-- RECORDS FOR THIS TASK follows --

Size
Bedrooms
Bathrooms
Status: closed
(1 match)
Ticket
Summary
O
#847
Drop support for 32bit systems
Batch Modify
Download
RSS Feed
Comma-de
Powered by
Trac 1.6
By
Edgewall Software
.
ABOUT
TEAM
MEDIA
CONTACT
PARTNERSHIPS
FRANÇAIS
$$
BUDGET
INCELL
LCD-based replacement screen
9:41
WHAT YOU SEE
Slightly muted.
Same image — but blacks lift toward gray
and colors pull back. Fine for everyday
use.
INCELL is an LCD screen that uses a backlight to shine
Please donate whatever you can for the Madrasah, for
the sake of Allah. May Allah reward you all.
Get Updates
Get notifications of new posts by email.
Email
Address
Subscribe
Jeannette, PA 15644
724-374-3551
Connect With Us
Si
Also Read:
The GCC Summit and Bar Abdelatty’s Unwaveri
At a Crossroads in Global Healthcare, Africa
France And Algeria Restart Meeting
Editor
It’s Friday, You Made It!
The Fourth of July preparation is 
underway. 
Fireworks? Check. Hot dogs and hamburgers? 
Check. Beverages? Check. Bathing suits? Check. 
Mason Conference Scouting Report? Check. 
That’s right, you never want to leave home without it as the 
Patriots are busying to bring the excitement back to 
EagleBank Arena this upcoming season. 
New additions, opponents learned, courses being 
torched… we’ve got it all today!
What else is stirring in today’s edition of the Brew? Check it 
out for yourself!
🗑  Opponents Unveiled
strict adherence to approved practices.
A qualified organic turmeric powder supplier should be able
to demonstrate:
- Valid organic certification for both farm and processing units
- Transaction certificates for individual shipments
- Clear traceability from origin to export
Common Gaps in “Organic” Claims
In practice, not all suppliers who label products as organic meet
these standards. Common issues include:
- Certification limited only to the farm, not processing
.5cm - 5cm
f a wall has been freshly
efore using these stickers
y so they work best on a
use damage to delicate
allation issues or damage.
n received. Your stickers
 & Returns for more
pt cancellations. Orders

-- RECORDS FOR THIS TASK concluded --

ASSIGNED TASK:
Everything from the line containing "Common Gaps in" through the last line above should be copied exactly, please, with nothing added.

TASK SOLUTION:
Common Gaps in “Organic” Claims
In practice, not all suppliers who label products as organic meet
these standards. Common issues include:
- Certification limited only to the farm, not processing
.5cm - 5cm
f a wall has been freshly
efore using these stickers
y so they work best on a
use damage to delicate
allation issues or damage.
n received. Your stickers
 & Returns for more
pt cancellations. Orders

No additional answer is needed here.